According to a new survey conducted by Fertilligence, a new integrative fertility coaching platform, the majority of couples have been trying to conceive a baby for over one year (45 percent) and are also experiencing moderate to high stress (89 percent). Despite both of these factors, most are not following basic fertility-enhancing practices.
The survey, which was conducted online from September through November of 2020, analyzed responses from over 1,000 women in various stages of their fertility journey (from trying for baby for less than six months to trying to conceive for over a year).
The survey covered a variety of lifestyle factors surrounding fertility including nutrition, exercise, weight, mood, sleeping habits, couples’ connection, and more. Only one respondent in over 1,000 indicated she is following all the recommended steps to boost her fertility. As many as 88 percent indicated a lack of understanding of fertility-boosting recommendations, adding that they do not follow the suggested nutrition guidelines that have been documented to provide tangible fertility benefits. An encouraging note is that most (65 percent) reported maintaining a strong connection to their partner while on this journey.
“It is disheartening to see that couples are not following basic, simple steps that could help them conceive. Medical studies have shown that factors such as nutrition, exercise, quality of sleep, psychological stress, environmental and occupational exposures, and others can affect fertility as well as how long it takes to get pregnant,” stated Dr. Felice Gersh, M.D., a multi-award-winning physician with dual board certifications in OB-GYN and Integrative Medicine and the bestselling author of PCOS SOS and the PCOS SOS Fertility Fast Track. “We in the medical field have to do better to educate couples on the importance of embracing an integrative approach to fertility.”

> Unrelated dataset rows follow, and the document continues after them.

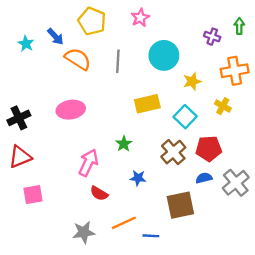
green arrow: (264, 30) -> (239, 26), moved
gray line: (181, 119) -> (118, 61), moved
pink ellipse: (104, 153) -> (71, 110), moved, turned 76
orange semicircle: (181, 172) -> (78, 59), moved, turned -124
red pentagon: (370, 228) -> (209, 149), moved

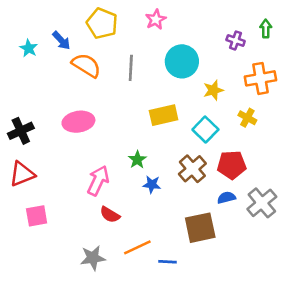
blue star: (138, 178) -> (152, 185), moved

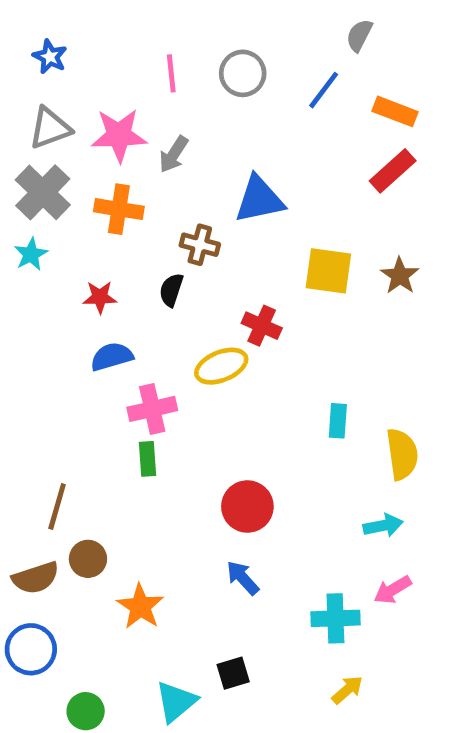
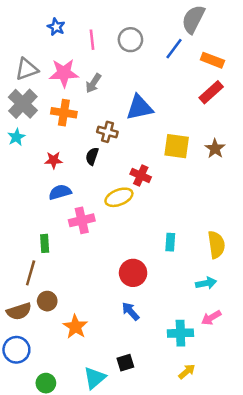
gray semicircle: (359, 35) -> (193, 19), size x1.6
blue star: (50, 57) -> (56, 27), moved
cyan rectangle: (338, 421) -> (170, 242), moved
green rectangle: (147, 459) -> (45, 243), moved

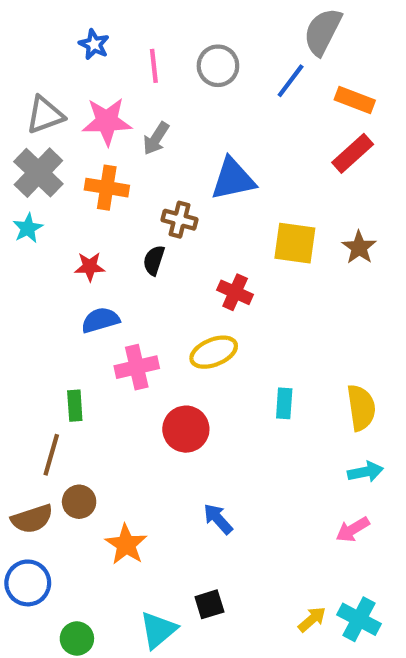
yellow ellipse: (119, 197) -> (214, 352), moved
red circle: (133, 273) -> (186, 429), moved
cyan arrow: (206, 283) -> (365, 472), moved
cyan cross: (180, 333) -> (359, 619), moved, turned 30

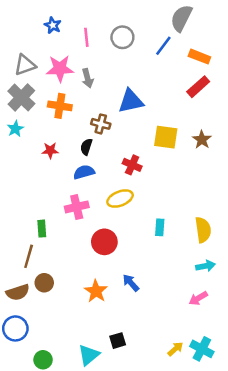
gray arrow: (156, 138) -> (88, 78), turned -48
blue semicircle: (100, 320) -> (84, 172), moved
blue arrow: (218, 519) -> (131, 283), moved
orange star: (126, 544) -> (96, 291), moved

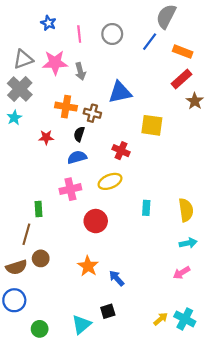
orange cross: (60, 106) -> (66, 107), moved
brown star: (202, 140) -> (195, 101), moved
blue arrow: (131, 283) -> (117, 278), moved

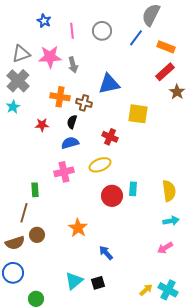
red circle: (96, 221) -> (112, 196), moved
orange star: (88, 266) -> (78, 228), moved
cyan triangle: (81, 324) -> (74, 281), moved

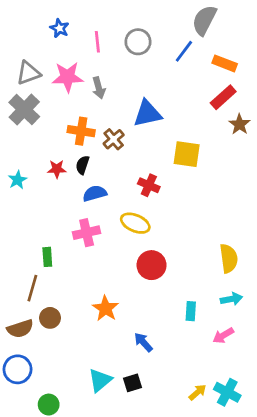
brown cross: (84, 103) -> (114, 139), turned 35
cyan star: (13, 107) -> (18, 180), moved
black semicircle: (72, 122) -> (82, 165), moved
yellow ellipse: (100, 165) -> (135, 223), turned 45
cyan rectangle: (133, 189) -> (191, 311), moved

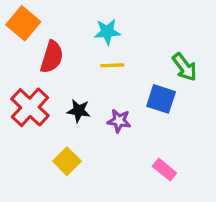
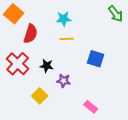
green arrow: (185, 67) -> (116, 14), moved
purple star: (119, 121) -> (64, 81), moved
pink rectangle: (164, 170) -> (91, 107), moved

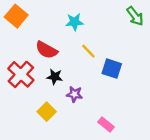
red semicircle: (31, 34) -> (47, 50), moved, turned 102
yellow line: (67, 39) -> (88, 51), moved, turned 48

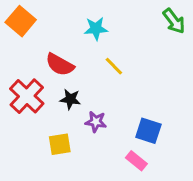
blue square: (112, 69) -> (148, 131), moved
yellow square: (47, 112) -> (60, 144), turned 36

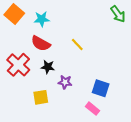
cyan star: (96, 29) -> (42, 19), moved

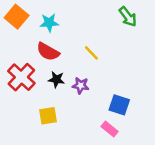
green arrow: (118, 14) -> (128, 17), moved
purple star: (65, 82) -> (81, 86), moved

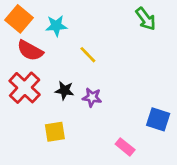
red semicircle: (48, 52) -> (30, 51), moved
yellow line: (91, 53) -> (88, 55), moved
blue square: (119, 105) -> (158, 119), moved

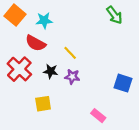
red semicircle: (30, 51) -> (36, 43), moved
yellow line: (88, 55) -> (70, 53), moved
blue square: (158, 119) -> (123, 83), moved

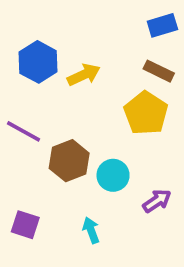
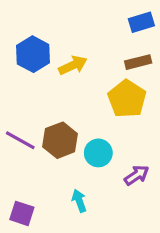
brown rectangle: (159, 71) -> (138, 62), turned -40
purple line: (23, 131) -> (20, 140), moved
purple square: (25, 225) -> (22, 213), moved

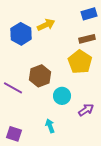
yellow arrow: (73, 65) -> (46, 25), moved
brown hexagon: (60, 140) -> (40, 76), moved

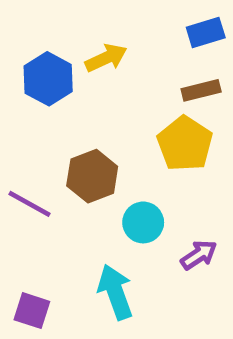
cyan arrow: (50, 126) -> (115, 292), size x1.6

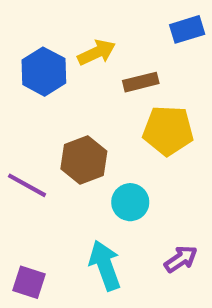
brown rectangle: (201, 90) -> (141, 82), moved
yellow pentagon: (185, 144) -> (168, 131), turned -30
purple arrow: (199, 255) -> (181, 259), moved

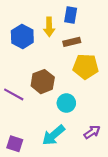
blue rectangle: (187, 29) -> (71, 15), moved, turned -63
yellow arrow: (97, 53) -> (49, 27), turned 114
cyan arrow: (105, 265) -> (53, 135), turned -110

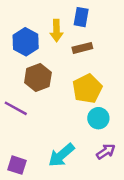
yellow pentagon: (86, 67) -> (87, 89), moved, turned -30
brown hexagon: (43, 82) -> (38, 77), moved
cyan circle: (66, 103) -> (98, 118), moved

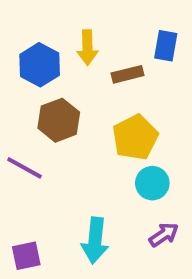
blue rectangle: (81, 17) -> (166, 46), moved
cyan arrow: (61, 155) -> (95, 240), turned -44
purple square: (17, 165) -> (26, 256), turned -30

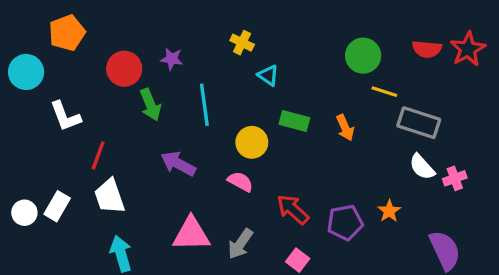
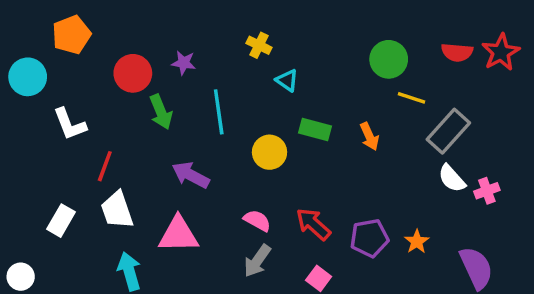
gray rectangle: (419, 123) -> (448, 131), turned -66
pink semicircle: (240, 182) -> (257, 221), moved
orange star: (389, 211) -> (417, 242), moved
white circle: (24, 213) -> (21, 277), moved
pink triangle: (191, 234) -> (178, 235), moved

“When efforts to become pregnant are not rapidly successful, the process to conceive often becomes incredibly stressful for a couple, even in ‘normal’ circumstances. Now we are in the midst of a pandemic and the added economic and societal uncertainties have dramatically increased stress levels. Elevated levels of cortisol, a stress hormone, can negatively impact ovulation and fertility, exacerbating the significant stress impact of infertility and likely further negatively affecting the fertility status of the couples in the survey,” concluded Dr. Gersh, M.D.
“With the Internet at our fingertips so many of us try to educate ourselves on just about anything that is out of our own expertise, and fertility is no different. What the results of our survey showed is that while we all like to think that we know what we are doing, sometimes, and especially when it comes to subjects as personal and complicated as fertility—we need help—” said Evgueni Malikov, Global Head of Fertilligence. “What the survey revealed is that we have two sets of couples on this journey: those unaware of all the factors that go into the fertility equation and those who are aware but are not following best practices. Regardless, making healthy lifestyle changes is not as simple as pulling a switch. We all know that. When your body is in self-defense mode dealing with sleep deprivation, stress, malnutrition, and other unhealthy habits, it is not set-up for conceiving. It takes from weeks to months to reset it, and the most effective way of doing it is by having access to trusted information, tools, and an expert support system,” continued Malikov.